I suppose this is a violation of Clairvoyance's IP, but I think the only person who could accomplish anything useful with this information is the original author of the code.
So: we have this disk-based data structure that stores sequences of elements. (In the case we're using it, the elements are each four bytes.) Small sequences (less than a pageful) are stored without overhead. Sequences larger than an 8K page are stored as a linked list of pages. The leftover bit that doesn't fill a page is stored in a 'segment' within another page. Segment sizes are rounded up to the nearest 2K, so four segments can fit in a page.
The code does a typical trick for storing the extra information for the linked-list maintenance: it stores its information in the low 8 bytes of a page or segment, and it returns (address + 8) as the beginning of the segment.
The error was that when it was using a segment, it was adding 8 to the address of the segment twice, instead of once.
Normally, this doesn't cause any problems. If it's the first, second, or third segment on a page, there's no problem, because all the segments are shifted by the same amount, so there's no overlap. If it's the fourth segment on a page, there's usually not a problem, either. There's only a problem if the sequence in the fourth segment has exactly (2K - 8) bytes worth of data. In this case, filling out that sequence eventually writes beyond the end of the page. In the debug case, this gets caught by an assert; in the optimized case, much more mysterious things happen.
This is why the structure of 4 terms appearing 6648 times is so significant. The number of elements on a page is (8192 - 8) / 4 = 2046; the number of elements in a segment is (2048 - 8) / 4 = 510. 6648 is 3 * 2046 + 510, so a sequence of 6648 elements will use three pages and one completely full segment.
Now that I've explained the mystery, I'll talk about how I debugged it.
As I explained, this bug only comes up in a fairly obscure case. But once it came up, it would come up every time. And it was coming up in one of our very large databases.
We ran it in the debugger, and after 30 minutes or an hour, it hit that assert.
Unfortunately, due to failings of MSVC, I didn't have complete debugging information available in that class. I could have gotten that information available, but it would have taken just as long to get back to that crash point. So I wanted to get as much debugging information as possible before restarting the program.

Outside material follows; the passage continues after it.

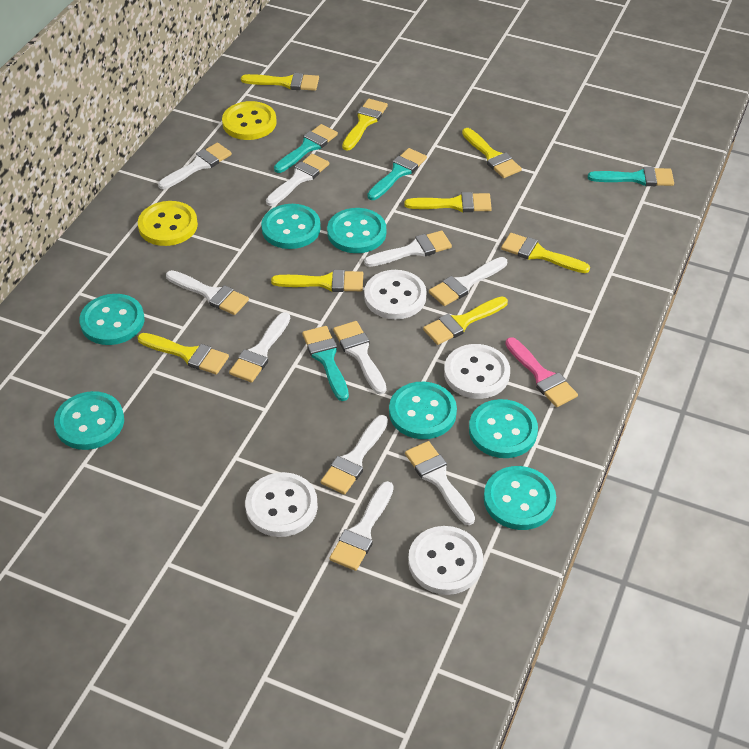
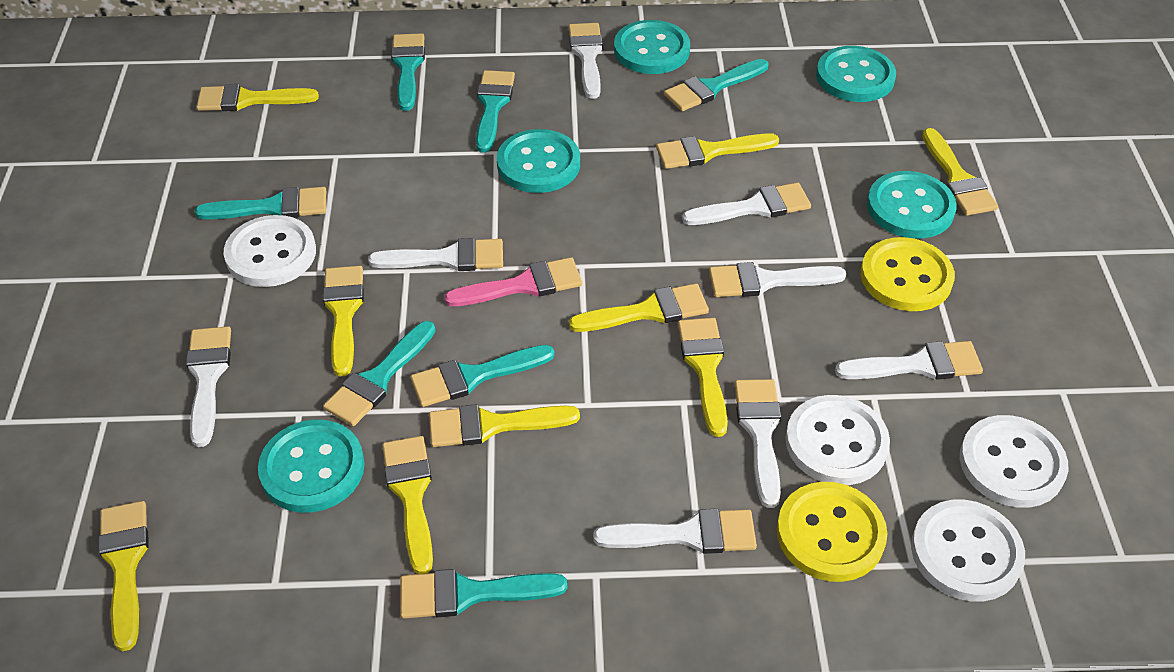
turquoise brush: 4 -> 7
turquoise button: 7 -> 5
white brush: 10 -> 8
yellow brush: 8 -> 9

I ended up looking up all the data by tracing pointers through a hex dump of memory. It was fairly arduous, but eventually successful. In doing so, I discovered that it was writing just beyond the end of the page.
There were two possibilities: either it was misallocating sequences, or it was writing more entries into the sequence than it had allocated. With more memory-tracing, I discovered that it had specified a sequence length of 6648, and it was writing element 6647.
I vaguely remembered the layout of this structure from a talk back in 1998; I reconstructed more of the layout from reading the code. I tried a few times to come up with numbers that would force the introduction of new segments--and then I realized that I already knew that 6648 would result in the introduction of a new segment, and used that four times. Once I had the smaller test case, it was a relatively straightforward matter of tracking it down.
I feel pretty proud. I think I nailed this bug much more quickly than many people might have.